On the failure to make the payments another contempt petition was filed by Ericsson and the third contempt petition was also filed subsequently.
The primary issue before the Supreme Court of India was the veracity of the Undertakings filed by the Representatives of the Petitioners both before the Supreme Court and the NCLAT.
The undertaking that was given before the NCLAT only said that the Petitioners would pay the amounts to Ericsson whereas the undertaking that was given by the Petitioners in the Supreme Court said that they would make the payment when the assets of the company would be sold.
Thus the Supreme Court was baffled with an issue where the administration of Justice was being hampered.
It was contended by the Petitioners that the Assets of the company could not be sold due to certain objections by the Department of Telecommunications. They further stated that there was no breach of the undertakings and the undertakings were in consonance with the orders of the NCLAT and the Supreme Court.
They further submitted that since the assets could not be sold by the Petitioners, thus the insolvency proceedings were to start afresh and then Ericsson could take its debts back by acting as a creditor.
They also stated that they had deposited some percentage of the amounts (which they received as Income Tax Returns) to be paid to Ericsson with the Registrar of the Supreme Court.
It was contended by Ericsson that the NCLAT order and the Supreme Court order never said that the amount of RS 550 crore that was to be paid was conditional on the assets or the spectrum of the Petitioner getting sold.
It was further argued that no bonafide attempts were made by the Petitioners to pay the amount and the various communications made by the Petitioners stating that the amount shall be paid and also the undertakings which were furnished were in contravention of the orders of the NCLAT and the Supreme Court, thus the Petitioners were liable for contempt.
The Supreme Court found the Petitioners guilty of hampering with the administration of Justice by giving two different undertakings before the NCLAT and the Supreme Court. It was found that the Petitioners had malafidely included the conditional clause to wither away from its liability of paying its liability.
The Supreme Court took strict cognizance of the nefarious conduct of the Petitioners and found them guilty of being in contempt of its orders as the Petitioners had failed to make good its promises even after the time was extended by the Supreme Court.
As such it directed the Registry of the Court to disburse the sum of Rs. 118 Crore deposited by the Petitioners to Ericsson.

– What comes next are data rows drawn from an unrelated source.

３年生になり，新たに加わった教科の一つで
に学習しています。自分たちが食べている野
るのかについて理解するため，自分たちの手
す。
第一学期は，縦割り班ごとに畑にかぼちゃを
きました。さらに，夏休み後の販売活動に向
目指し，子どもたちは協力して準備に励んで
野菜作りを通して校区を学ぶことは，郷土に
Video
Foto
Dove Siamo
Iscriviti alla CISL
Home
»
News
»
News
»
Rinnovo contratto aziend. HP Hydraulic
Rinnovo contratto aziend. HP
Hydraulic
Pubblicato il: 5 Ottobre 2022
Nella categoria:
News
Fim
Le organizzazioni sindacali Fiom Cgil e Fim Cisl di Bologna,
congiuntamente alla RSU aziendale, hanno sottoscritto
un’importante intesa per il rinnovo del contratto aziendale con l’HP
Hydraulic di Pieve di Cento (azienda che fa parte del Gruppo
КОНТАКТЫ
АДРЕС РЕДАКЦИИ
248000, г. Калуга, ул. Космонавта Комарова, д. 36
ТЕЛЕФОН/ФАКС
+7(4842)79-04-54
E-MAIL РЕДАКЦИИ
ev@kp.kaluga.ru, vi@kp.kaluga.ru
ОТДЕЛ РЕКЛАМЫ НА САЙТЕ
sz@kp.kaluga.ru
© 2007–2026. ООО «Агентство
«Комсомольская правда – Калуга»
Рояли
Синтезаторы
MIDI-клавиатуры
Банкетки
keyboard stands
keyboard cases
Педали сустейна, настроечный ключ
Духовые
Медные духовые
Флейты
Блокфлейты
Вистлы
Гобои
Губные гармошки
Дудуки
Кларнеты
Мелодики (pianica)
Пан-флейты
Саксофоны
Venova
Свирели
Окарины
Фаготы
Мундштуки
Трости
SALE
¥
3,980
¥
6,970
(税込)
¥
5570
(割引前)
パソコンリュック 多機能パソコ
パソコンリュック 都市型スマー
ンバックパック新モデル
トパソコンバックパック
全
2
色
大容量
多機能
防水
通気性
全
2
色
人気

It further directed the Petitioners to pay the outstanding amount of Rs. 453 Crore (inclusive of interest) to Ericsson within a week. It further penalized the Petitioners and directed them to pay Rs. 1 Crore each to the Supreme Court Legal Services Committee (SCLSC) for being in contempt.
It was also made clear by the Supreme Court that in case the Petitioners defaulted in making the payment to Ericsson the chairman or person who gave the undertaking would have to undergo three months imprisonment and in case the Petitioners made a default in making the payment to the SCLSC, then they would have to undergo an imprisonment of one month.